The Mavericks Surf Contest isn’t on any calendar. That’s because the contest occurs only when the somewhat-unpredictable waves at Half Moon Bay rise above 20 feet.

As a result, SnL Communications Inc., a Los Angeles-based public relations agency, faces some monster challenges. It only has about 24 hours to organize media coverage for the monster-wave event. Of course, that’s quite different from other sporting competitions, which occur at a defined time that usually are known months or even years in advance.

“In my mind, the best analogy is going into labor,” said Staci Levine, a partner at SnL. “You pack your bag and you know it’s going to happen you just don’t know exactly when.”

The giant waves of Mavericks, a wave break located in the bay, were known only to a small group of big-wave surfers for years. The secret got out when one of them, Mark Foo, was killed by a wave there in 1994. The competitions began five years later.

Levine, who launched her now-13-person company 20 years ago with Karen Schneider, starts planning months ahead of time. Jeff Clark, the event’s director, gives the team a window this year it was Dec. 7 to March 31. As the 2007-2008 season approached, SnL wrote templates for press releases and compiled lists of media contacts throughout the surf industry and for journalists in the local area, which is south of San Francisco. The announcements also get sent to the home-town papers of the 24 elite surfers in the invitational competition.
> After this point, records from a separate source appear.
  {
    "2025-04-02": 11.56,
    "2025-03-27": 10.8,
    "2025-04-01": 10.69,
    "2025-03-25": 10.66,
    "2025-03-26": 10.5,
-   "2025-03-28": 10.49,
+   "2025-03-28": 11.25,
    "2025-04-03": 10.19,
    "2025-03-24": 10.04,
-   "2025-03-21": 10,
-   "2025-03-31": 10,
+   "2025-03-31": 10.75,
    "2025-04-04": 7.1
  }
Handling the event can be especially frantic, because, as Levine put it: “Mavericks is the Mount Everest of surf.”

This year, it was Friday, Jan. 11, when Clark gave the go-ahead for the event. Surfers were notified. Levine and her team immediately caught a flight to San Francisco and booked hotel rooms near Half Moon Bay. At the same time, they contacted media, starting with broadcasters who could get news out more quickly than print media.
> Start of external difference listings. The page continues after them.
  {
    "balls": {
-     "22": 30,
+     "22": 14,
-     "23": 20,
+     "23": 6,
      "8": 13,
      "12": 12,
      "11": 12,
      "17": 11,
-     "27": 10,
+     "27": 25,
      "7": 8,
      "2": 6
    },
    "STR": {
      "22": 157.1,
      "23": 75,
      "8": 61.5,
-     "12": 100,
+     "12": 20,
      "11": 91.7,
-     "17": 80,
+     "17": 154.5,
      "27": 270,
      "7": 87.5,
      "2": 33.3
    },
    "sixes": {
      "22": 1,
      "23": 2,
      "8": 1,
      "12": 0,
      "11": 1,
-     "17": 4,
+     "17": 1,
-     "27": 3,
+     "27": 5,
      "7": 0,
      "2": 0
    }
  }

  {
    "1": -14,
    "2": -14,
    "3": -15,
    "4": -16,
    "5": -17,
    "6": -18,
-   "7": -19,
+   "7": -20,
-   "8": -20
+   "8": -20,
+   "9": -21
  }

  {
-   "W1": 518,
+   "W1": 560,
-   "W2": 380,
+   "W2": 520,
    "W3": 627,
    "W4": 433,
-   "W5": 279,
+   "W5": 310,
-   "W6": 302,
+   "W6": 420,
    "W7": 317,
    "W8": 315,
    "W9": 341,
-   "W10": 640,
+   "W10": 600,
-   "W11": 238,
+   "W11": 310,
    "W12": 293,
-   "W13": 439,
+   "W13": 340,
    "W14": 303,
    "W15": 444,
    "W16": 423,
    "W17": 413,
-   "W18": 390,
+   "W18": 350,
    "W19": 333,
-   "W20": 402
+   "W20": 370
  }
The next morning, 10,000 spectators gathered on the cliffs of Half Moon Bay. An additional 30,000 watched Webcam coverage on the Internet.

Levine found herself awash in urgent requests from media outlets for video clips, still images, interviews with surfers and updates on the scoring.
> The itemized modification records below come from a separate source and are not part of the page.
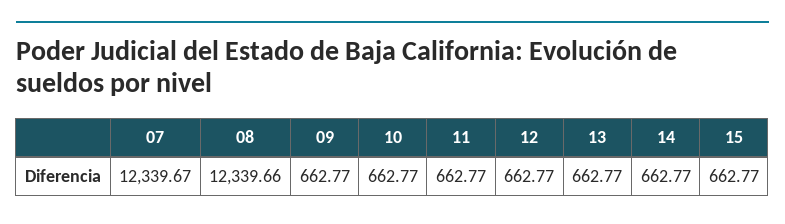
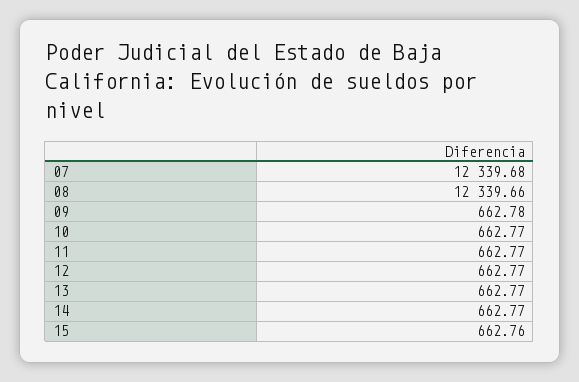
  {
-   "07": 12339.67,
+   "07": 12339.68,
    "08": 12339.66,
-   "09": 662.77,
+   "09": 662.78,
    "10": 662.77,
    "11": 662.77,
    "12": 662.77,
    "13": 662.77,
    "14": 662.77,
-   "15": 662.77
+   "15": 662.76
  }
“We were servicing the media minute-by-minute during the event,” she recalled.

By sunset, the winners were announced and the SnL team sent out its final press release. The five finalists decided to split the prize money evenly, as other participants have done in other competitions, as a gesture of camaraderie.

During the previous winter, the event wasn’t produced at all due to poor waves. The agency still received payment. It balances out because of the resources SnL puts into the project on busy years.

“It’s not our most lucrative project by any means,” Levine conceded. “Some years you don’t earn as much as the hours would indicate, but we work for the same reason the athletes surf we love it.”